BEGIN TASK INPUT
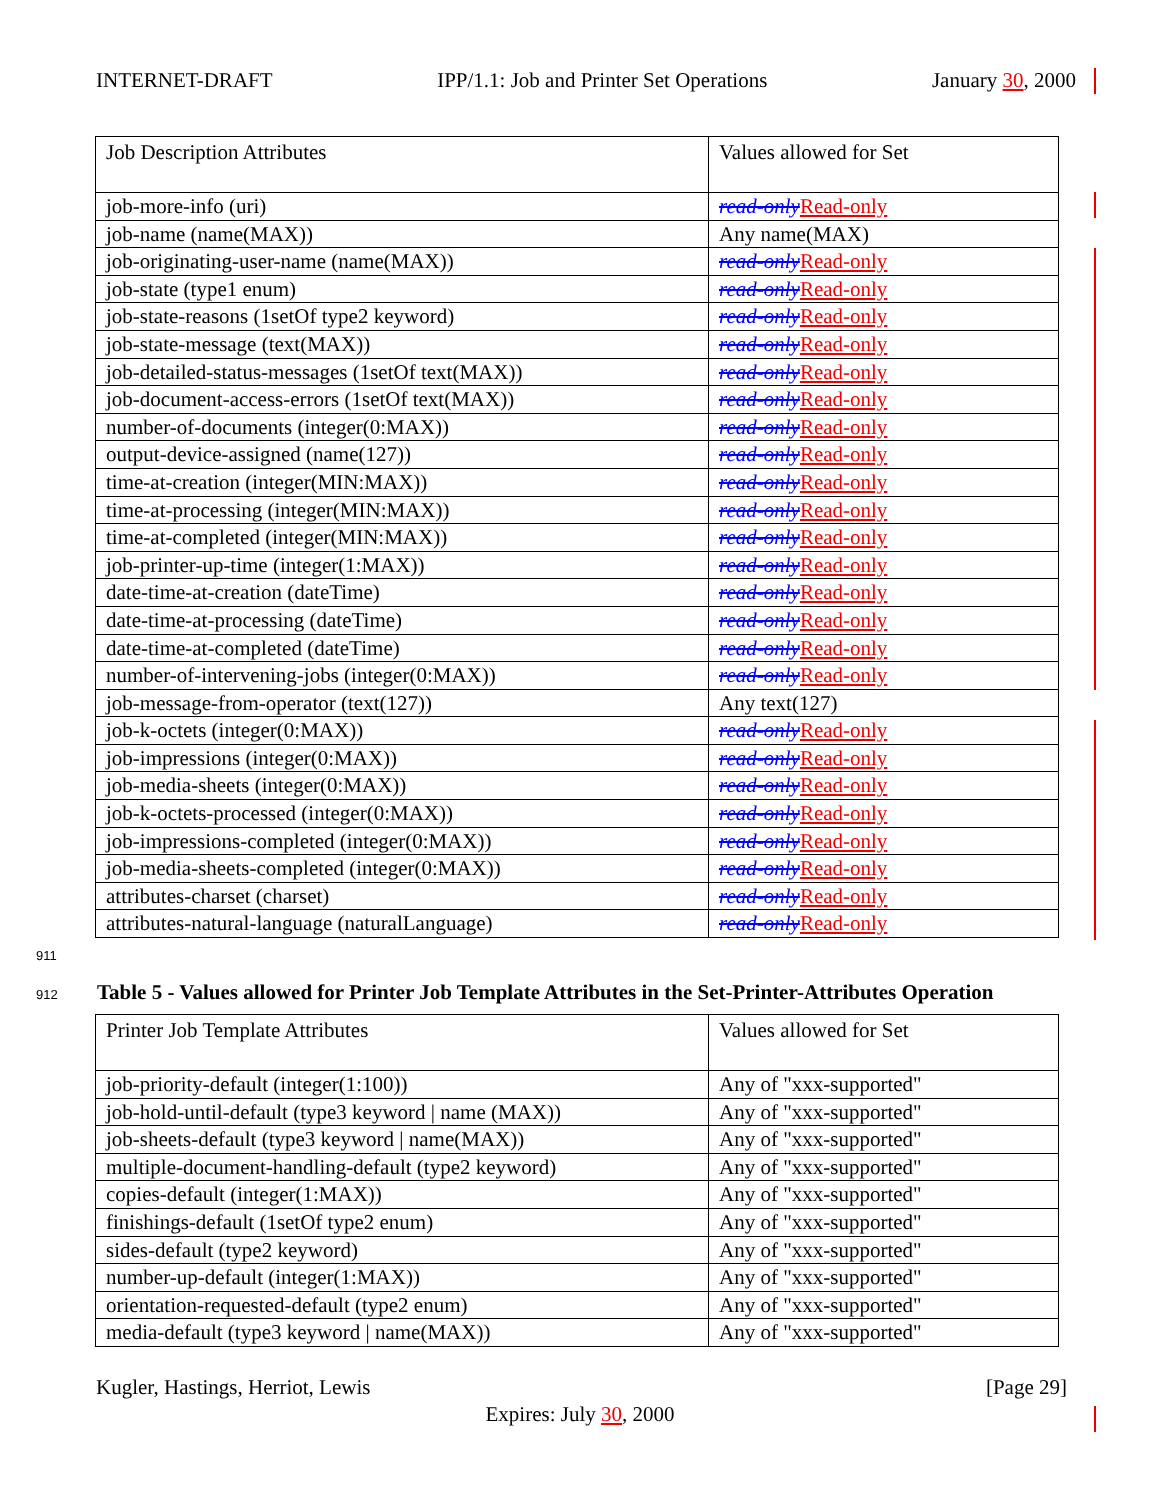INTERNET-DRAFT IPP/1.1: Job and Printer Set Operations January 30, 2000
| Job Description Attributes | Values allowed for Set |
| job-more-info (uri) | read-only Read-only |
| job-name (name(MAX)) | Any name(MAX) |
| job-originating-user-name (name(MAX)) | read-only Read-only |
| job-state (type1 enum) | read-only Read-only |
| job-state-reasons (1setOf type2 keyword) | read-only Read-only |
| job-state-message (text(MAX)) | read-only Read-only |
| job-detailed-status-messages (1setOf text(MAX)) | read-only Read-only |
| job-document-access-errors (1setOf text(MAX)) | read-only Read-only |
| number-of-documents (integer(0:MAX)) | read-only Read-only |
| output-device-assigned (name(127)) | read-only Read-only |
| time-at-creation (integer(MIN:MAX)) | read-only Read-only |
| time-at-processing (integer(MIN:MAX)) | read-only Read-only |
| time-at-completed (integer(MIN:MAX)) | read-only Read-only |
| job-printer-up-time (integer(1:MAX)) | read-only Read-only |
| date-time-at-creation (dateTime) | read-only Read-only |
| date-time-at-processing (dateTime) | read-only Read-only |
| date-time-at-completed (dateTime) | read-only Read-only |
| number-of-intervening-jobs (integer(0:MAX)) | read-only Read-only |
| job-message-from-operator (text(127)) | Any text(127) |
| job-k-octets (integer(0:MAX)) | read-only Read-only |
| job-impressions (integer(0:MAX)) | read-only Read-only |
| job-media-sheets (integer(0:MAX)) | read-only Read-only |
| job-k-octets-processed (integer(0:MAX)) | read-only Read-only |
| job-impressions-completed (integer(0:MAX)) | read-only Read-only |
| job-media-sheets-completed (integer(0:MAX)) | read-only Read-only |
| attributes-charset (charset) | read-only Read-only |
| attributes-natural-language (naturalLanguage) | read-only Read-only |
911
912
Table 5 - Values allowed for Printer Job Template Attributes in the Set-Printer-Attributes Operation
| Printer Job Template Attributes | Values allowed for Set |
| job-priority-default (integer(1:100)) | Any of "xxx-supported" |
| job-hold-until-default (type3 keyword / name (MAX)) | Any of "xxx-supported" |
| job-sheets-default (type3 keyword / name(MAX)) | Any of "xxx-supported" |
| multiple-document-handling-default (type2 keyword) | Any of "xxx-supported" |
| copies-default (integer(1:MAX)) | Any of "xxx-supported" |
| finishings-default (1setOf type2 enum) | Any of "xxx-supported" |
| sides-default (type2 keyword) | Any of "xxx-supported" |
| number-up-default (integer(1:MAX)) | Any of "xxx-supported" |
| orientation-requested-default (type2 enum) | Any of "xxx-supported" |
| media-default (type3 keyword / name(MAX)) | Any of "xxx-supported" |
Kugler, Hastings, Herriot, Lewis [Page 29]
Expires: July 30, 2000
END TASK INPUT
BEGIN TASK INPUT
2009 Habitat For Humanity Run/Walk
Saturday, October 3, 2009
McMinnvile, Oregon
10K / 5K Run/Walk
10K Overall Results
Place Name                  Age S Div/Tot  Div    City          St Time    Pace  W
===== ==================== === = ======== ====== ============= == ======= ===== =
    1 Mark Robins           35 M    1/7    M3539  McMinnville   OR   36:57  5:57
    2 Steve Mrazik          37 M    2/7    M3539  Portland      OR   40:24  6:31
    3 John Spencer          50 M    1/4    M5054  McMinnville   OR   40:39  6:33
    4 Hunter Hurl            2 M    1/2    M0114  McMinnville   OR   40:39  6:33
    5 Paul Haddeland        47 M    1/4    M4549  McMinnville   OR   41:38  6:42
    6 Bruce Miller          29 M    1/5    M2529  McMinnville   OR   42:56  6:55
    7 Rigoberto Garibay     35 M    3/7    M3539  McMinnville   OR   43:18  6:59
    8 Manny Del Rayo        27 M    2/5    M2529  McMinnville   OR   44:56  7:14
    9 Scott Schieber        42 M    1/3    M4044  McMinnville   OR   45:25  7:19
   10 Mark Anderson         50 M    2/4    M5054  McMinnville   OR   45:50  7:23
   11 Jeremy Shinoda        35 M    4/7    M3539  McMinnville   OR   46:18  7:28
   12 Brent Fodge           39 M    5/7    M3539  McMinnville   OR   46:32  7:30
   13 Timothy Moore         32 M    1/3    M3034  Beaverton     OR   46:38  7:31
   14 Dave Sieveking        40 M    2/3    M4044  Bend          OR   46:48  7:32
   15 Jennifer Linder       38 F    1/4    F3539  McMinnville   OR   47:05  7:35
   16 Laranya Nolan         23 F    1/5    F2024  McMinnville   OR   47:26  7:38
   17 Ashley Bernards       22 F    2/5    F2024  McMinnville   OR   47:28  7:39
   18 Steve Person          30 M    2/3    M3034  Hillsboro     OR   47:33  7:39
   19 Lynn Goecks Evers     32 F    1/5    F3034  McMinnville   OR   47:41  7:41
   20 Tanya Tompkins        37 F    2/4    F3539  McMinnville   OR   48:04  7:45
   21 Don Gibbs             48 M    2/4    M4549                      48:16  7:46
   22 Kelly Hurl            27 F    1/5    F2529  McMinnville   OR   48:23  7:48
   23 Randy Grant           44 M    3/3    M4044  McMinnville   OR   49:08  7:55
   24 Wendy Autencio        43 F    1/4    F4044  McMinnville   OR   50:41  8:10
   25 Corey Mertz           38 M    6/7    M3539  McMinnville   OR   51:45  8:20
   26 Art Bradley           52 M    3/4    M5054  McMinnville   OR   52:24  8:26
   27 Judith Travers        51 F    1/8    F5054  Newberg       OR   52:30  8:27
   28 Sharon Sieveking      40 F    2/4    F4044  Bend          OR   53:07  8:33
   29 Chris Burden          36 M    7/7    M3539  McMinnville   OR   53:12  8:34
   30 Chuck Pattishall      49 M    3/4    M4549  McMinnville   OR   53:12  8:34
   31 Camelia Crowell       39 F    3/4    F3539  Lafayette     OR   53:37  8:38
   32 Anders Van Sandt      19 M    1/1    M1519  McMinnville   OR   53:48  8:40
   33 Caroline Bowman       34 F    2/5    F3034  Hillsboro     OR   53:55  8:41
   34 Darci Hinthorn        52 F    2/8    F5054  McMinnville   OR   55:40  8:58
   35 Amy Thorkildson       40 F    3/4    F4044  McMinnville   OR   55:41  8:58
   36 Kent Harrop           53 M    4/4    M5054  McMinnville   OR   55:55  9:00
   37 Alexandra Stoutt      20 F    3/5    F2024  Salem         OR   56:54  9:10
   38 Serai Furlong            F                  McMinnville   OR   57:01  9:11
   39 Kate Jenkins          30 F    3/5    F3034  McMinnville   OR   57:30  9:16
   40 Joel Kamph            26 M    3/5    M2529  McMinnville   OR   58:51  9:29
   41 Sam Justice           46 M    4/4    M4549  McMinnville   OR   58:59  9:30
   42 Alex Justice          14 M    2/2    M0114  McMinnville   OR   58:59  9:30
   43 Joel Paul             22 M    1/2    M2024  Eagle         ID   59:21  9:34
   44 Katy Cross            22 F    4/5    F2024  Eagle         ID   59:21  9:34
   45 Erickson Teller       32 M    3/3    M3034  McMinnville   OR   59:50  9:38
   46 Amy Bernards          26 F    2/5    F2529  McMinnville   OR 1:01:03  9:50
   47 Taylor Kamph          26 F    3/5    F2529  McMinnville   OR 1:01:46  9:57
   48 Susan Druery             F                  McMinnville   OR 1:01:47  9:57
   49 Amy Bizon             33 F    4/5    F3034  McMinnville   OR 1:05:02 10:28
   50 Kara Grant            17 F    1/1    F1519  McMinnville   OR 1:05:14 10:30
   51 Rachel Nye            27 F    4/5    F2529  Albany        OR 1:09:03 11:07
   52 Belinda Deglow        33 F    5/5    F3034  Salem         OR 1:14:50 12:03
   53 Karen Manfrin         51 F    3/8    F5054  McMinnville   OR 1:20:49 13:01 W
END TASK INPUT
BEGIN TASK INPUT
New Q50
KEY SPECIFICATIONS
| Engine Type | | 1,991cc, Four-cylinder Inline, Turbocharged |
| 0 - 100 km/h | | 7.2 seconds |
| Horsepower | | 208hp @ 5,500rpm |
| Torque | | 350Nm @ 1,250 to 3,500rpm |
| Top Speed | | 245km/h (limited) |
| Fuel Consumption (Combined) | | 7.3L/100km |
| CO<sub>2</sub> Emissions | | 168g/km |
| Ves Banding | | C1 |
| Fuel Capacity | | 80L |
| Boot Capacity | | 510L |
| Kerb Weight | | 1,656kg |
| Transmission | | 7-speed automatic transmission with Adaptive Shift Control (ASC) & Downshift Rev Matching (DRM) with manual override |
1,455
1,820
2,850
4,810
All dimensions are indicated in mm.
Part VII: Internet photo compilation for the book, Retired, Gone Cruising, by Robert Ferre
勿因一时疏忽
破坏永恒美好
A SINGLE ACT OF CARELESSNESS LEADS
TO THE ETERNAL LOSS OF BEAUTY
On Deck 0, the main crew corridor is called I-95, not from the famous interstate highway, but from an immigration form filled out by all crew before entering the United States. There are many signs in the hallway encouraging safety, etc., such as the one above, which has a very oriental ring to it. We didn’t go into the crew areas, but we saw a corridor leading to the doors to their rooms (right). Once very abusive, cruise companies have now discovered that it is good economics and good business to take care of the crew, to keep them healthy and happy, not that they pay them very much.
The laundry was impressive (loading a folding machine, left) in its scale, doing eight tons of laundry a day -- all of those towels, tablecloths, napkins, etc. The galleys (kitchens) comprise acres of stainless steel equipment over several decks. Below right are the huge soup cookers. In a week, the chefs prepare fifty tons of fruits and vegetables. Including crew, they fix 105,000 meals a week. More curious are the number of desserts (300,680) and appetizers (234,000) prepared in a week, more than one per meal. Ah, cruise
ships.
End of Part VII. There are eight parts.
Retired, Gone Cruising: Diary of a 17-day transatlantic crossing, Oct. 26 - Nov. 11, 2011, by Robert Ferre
END TASK INPUT
AIM OF THE EXERCISE: The material above holds pictures; leave them out and set down exactly the lines from the line with "INTERNET-DRAFT IPP/1.1: Job" to the line with "Any text(127) |", both included.

EXERCISE SOLUTION:
INTERNET-DRAFT IPP/1.1: Job and Printer Set Operations January 30, 2000
| Job Description Attributes | Values allowed for Set |
| job-more-info (uri) | read-only Read-only |
| job-name (name(MAX)) | Any name(MAX) |
| job-originating-user-name (name(MAX)) | read-only Read-only |
| job-state (type1 enum) | read-only Read-only |
| job-state-reasons (1setOf type2 keyword) | read-only Read-only |
| job-state-message (text(MAX)) | read-only Read-only |
| job-detailed-status-messages (1setOf text(MAX)) | read-only Read-only |
| job-document-access-errors (1setOf text(MAX)) | read-only Read-only |
| number-of-documents (integer(0:MAX)) | read-only Read-only |
| output-device-assigned (name(127)) | read-only Read-only |
| time-at-creation (integer(MIN:MAX)) | read-only Read-only |
| time-at-processing (integer(MIN:MAX)) | read-only Read-only |
| time-at-completed (integer(MIN:MAX)) | read-only Read-only |
| job-printer-up-time (integer(1:MAX)) | read-only Read-only |
| date-time-at-creation (dateTime) | read-only Read-only |
| date-time-at-processing (dateTime) | read-only Read-only |
| date-time-at-completed (dateTime) | read-only Read-only |
| number-of-intervening-jobs (integer(0:MAX)) | read-only Read-only |
| job-message-from-operator (text(127)) | Any text(127) |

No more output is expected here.